House Science, Space, and Technology Committee Ranking Member Frank Lucas thanked Congressman Gonzalez for his leadership on research to prevent suicide. “Suicide was the tenth-leading cause of death in the U.S. in 2016 and the second-leading cause of death among people aged 10 to 34. I appreciate that Rep. Gonzalez and Rep. McAdams are taking steps to address this tragic epidemic,” Ranking Member Lucas said.
Despite progress in mental health research, current gaps exist in scientific understanding and basic knowledge of human genetic, behavioral, social, and environmental factors with potential relevance to suicide. According to the American Foundation for Suicide Prevention (AFSP), the largest private funder of suicide prevention research, 90 percent of people who die by suicide have an underlying and potentially treatable mental health condition. Specific treatments used by mental health professions, such as cognitive behavior therapy, have been proven to help people manage suicidal thoughts and behavior. But more multidisciplinary research is needed to improve our understanding of what leads to suicide attempts, including social and economic factors, technology and stigma associated with mental health conditions.
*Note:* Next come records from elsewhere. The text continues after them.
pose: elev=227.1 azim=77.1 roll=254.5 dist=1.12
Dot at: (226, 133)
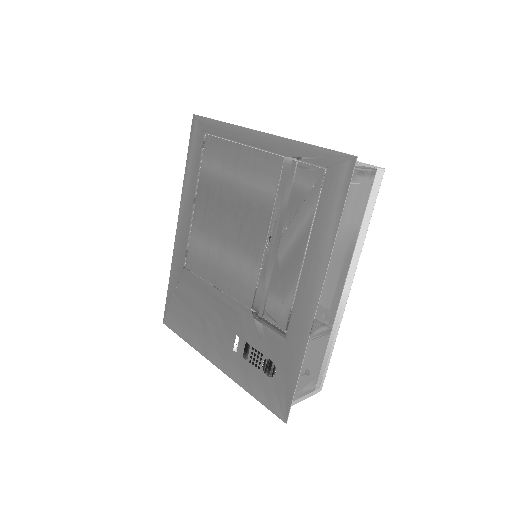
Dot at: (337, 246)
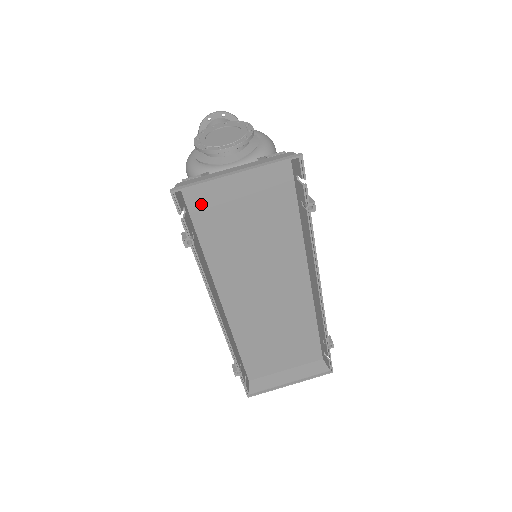
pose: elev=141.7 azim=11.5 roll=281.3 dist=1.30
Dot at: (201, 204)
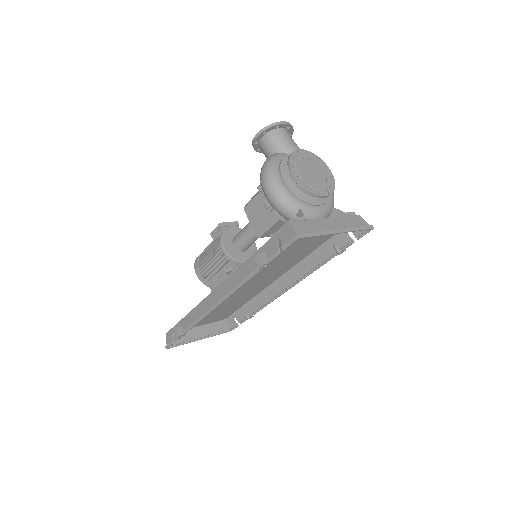
Dot at: occluded
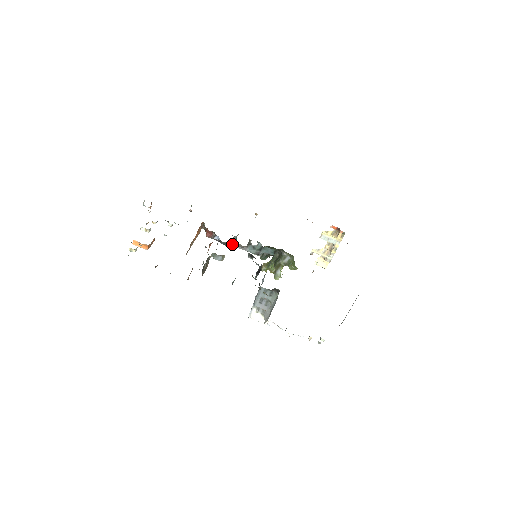
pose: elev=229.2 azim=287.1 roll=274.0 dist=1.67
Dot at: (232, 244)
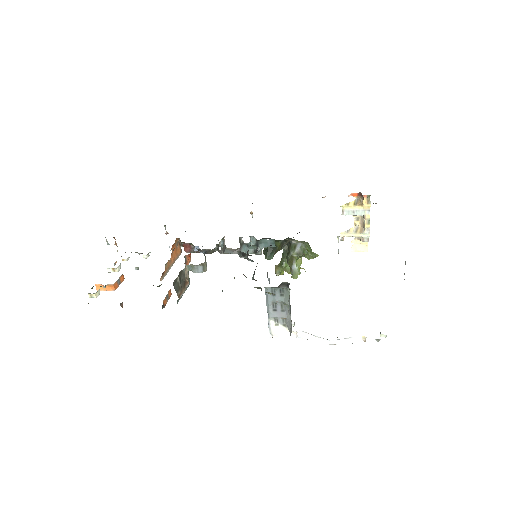
Dot at: occluded
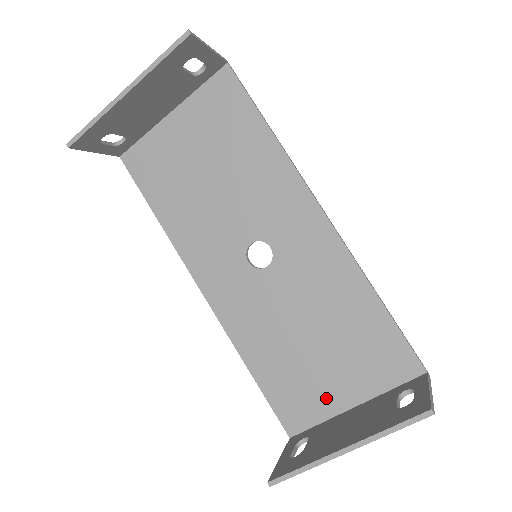
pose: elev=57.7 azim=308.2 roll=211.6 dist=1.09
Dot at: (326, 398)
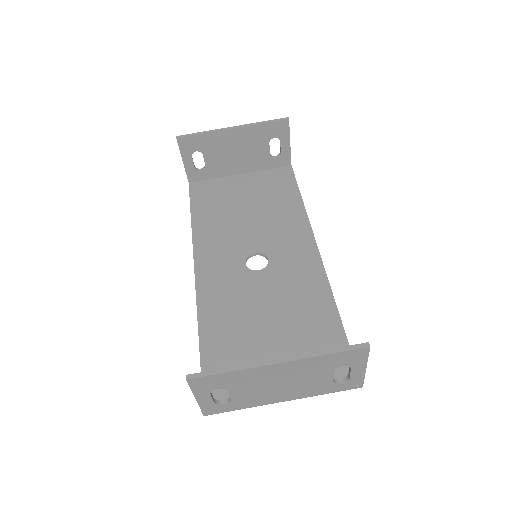
Dot at: occluded
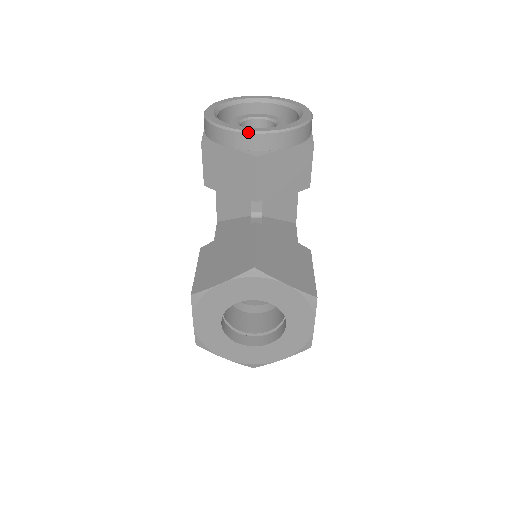
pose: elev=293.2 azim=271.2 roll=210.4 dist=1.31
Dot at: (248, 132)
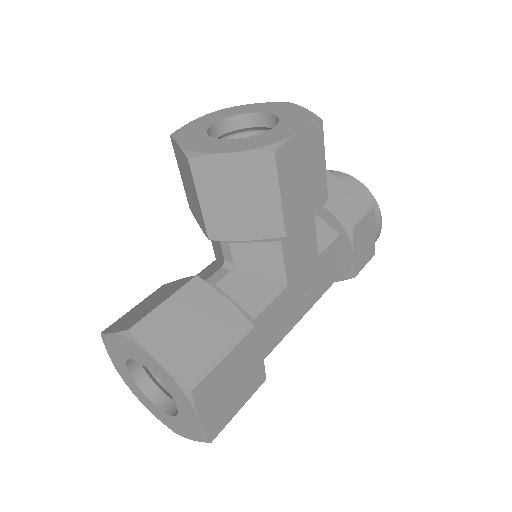
Dot at: (331, 171)
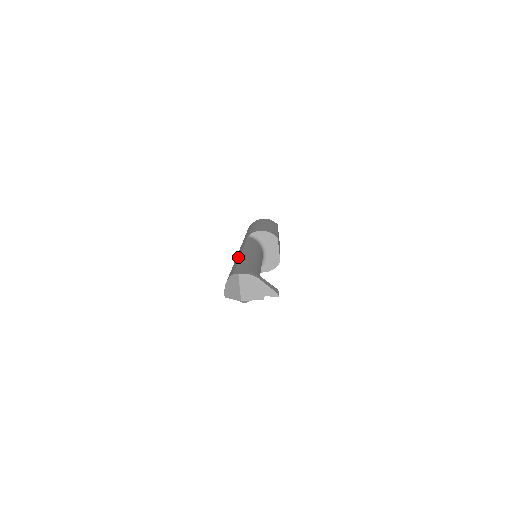
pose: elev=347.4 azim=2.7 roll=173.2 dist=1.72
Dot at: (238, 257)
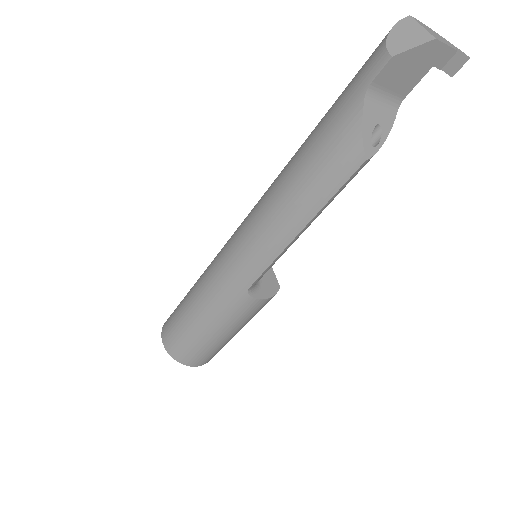
Dot at: occluded
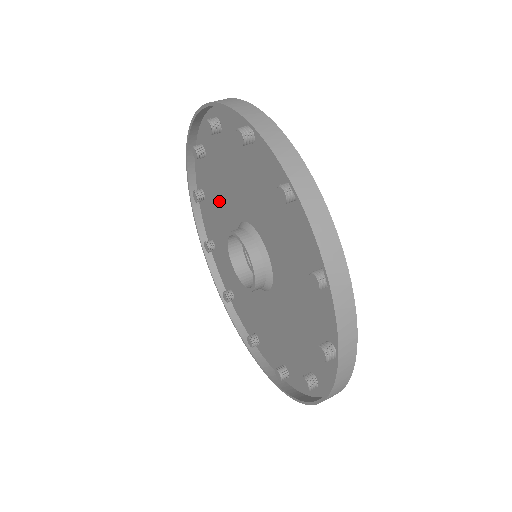
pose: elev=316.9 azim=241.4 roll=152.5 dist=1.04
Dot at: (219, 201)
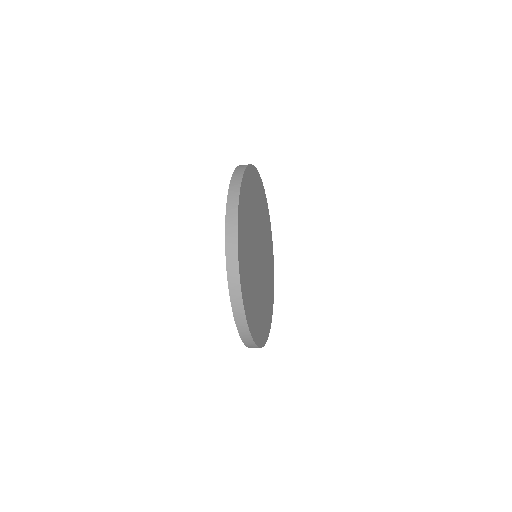
Dot at: occluded
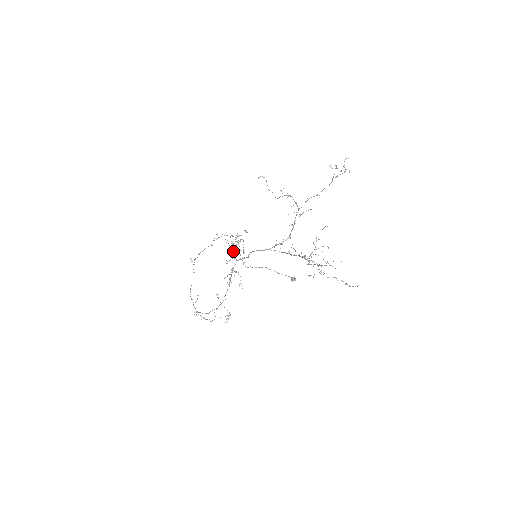
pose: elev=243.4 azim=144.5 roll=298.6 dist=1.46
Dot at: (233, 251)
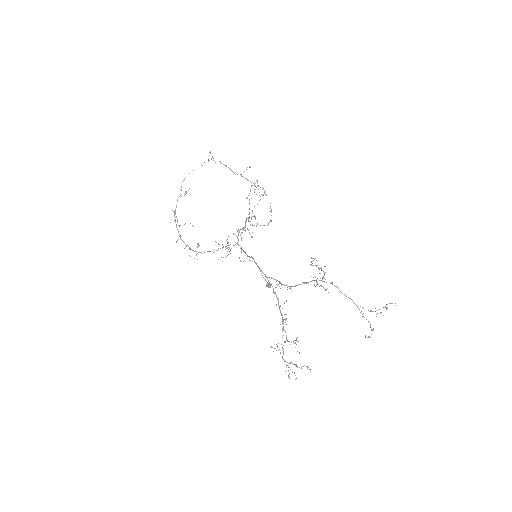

The Advancing Research to Prevent Suicide Act directs the National Science Foundation to collaborate with the National Institutes of Health to award competitive grants to colleges and universities and nonprofit organizations to support fundamental research across a range of disciplines and to promote development of researchers who pursue this study as a career. The research includes, but is not limited to, the basic understanding of human social behavior. AFSP finds that if someone can get through the intense and short moment of active suicidal crisis, chances are they will not die by suicide.
The measure is endorsed by the American Foundation for Suicide Prevention and the American Psychological Association.